Photo: Patricia Kellyyo for Somni’s Minyadies timeout.
The place where Somni spins around is, oh, even a bit in the sweets department. Now, the dessert consists of dishes inspired by the flavor of a piña colada and an array of “sweet little things” or miniyards. I love the former and capture the tropical flavor of classic frozen cocktails with elegant, cloudy creations. However, the latter consisted of several visually impressive sweets, some of which didn’t taste as much as they looked. Your eyes could be painted on a sprinkle top chocolate “donut”, inspired by a classic pink box shop in Southern California. But take a sip on it, and the slightly wet chocolate shell (most sweets are not stable at room temperature) collapses into the liquid center with a creamy, obscure flavor. Other miniyards, like caviar-top “croissants” and seasonal berry-shaped fruit jelly, are served alongside the dehydrated original, and are more successful.
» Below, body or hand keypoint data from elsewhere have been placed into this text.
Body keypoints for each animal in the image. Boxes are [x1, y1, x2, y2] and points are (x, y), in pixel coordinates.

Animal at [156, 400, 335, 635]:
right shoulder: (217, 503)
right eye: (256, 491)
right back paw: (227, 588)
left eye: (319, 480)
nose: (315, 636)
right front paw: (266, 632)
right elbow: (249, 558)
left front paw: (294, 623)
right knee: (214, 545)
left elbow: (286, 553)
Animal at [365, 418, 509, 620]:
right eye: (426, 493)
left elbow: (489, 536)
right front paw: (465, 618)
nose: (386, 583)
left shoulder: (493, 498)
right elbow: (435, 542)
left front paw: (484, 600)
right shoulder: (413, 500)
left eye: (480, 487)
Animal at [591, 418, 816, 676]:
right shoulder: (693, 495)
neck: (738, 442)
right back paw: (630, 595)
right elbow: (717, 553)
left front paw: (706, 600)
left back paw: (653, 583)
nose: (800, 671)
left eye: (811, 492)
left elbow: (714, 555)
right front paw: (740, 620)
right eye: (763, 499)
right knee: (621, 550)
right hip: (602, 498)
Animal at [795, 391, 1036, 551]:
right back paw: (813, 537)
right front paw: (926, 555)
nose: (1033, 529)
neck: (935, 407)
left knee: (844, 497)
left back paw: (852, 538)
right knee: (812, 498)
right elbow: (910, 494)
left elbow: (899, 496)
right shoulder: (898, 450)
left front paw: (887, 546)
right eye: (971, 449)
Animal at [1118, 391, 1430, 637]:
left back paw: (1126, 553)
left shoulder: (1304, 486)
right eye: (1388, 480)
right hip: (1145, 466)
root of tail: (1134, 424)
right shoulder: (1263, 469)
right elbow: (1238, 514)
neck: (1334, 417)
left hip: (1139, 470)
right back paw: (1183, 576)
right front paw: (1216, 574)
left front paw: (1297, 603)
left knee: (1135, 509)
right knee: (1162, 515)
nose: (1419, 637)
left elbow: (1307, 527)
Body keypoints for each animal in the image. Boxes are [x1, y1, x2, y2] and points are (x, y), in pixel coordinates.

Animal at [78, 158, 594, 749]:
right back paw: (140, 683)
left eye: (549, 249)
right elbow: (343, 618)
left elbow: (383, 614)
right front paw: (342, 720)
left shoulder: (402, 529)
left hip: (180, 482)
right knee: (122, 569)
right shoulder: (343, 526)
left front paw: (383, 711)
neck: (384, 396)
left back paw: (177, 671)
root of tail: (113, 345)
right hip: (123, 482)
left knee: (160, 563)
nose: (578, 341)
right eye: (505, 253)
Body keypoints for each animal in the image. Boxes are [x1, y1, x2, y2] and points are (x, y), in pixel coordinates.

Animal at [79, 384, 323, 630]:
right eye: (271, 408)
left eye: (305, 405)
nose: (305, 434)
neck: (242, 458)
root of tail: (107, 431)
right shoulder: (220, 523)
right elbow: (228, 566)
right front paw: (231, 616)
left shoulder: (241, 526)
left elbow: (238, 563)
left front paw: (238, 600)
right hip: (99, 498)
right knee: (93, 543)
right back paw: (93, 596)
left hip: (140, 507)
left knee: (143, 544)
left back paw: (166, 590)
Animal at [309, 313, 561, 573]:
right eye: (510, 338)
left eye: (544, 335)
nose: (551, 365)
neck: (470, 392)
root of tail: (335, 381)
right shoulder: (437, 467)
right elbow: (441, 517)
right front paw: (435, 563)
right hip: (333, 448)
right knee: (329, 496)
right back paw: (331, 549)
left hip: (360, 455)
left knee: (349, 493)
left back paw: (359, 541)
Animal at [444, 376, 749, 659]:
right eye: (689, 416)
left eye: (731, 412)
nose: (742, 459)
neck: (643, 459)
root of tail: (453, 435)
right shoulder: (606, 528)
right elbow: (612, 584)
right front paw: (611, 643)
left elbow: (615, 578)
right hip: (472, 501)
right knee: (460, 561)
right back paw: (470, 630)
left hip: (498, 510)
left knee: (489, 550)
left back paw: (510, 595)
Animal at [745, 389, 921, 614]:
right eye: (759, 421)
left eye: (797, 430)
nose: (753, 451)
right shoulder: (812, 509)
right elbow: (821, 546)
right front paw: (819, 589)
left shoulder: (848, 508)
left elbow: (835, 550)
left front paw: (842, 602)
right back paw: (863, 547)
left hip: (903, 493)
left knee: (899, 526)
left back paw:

For all the use of local ingredients and nods, and for their use on local foodways, I was still impressed by how Somni appears to be estranged from the rest of the LA food scene. It feels like you can be at the flashy tasting counters of other cosmopolitan World City. The restaurant’s molecular gastronomic feat is truly impressive, but Somni’s dreamy transport quality means that the restaurant feels like it can exist everywhere. It just happens to be in Los Angeles.
Somni won five stars from us, “Amazing” -. For more information about Time Out curation methods and ethics policies, visit the global How We Review page.
Somni
9045 Nemo St, West Hollywood, CA 90069.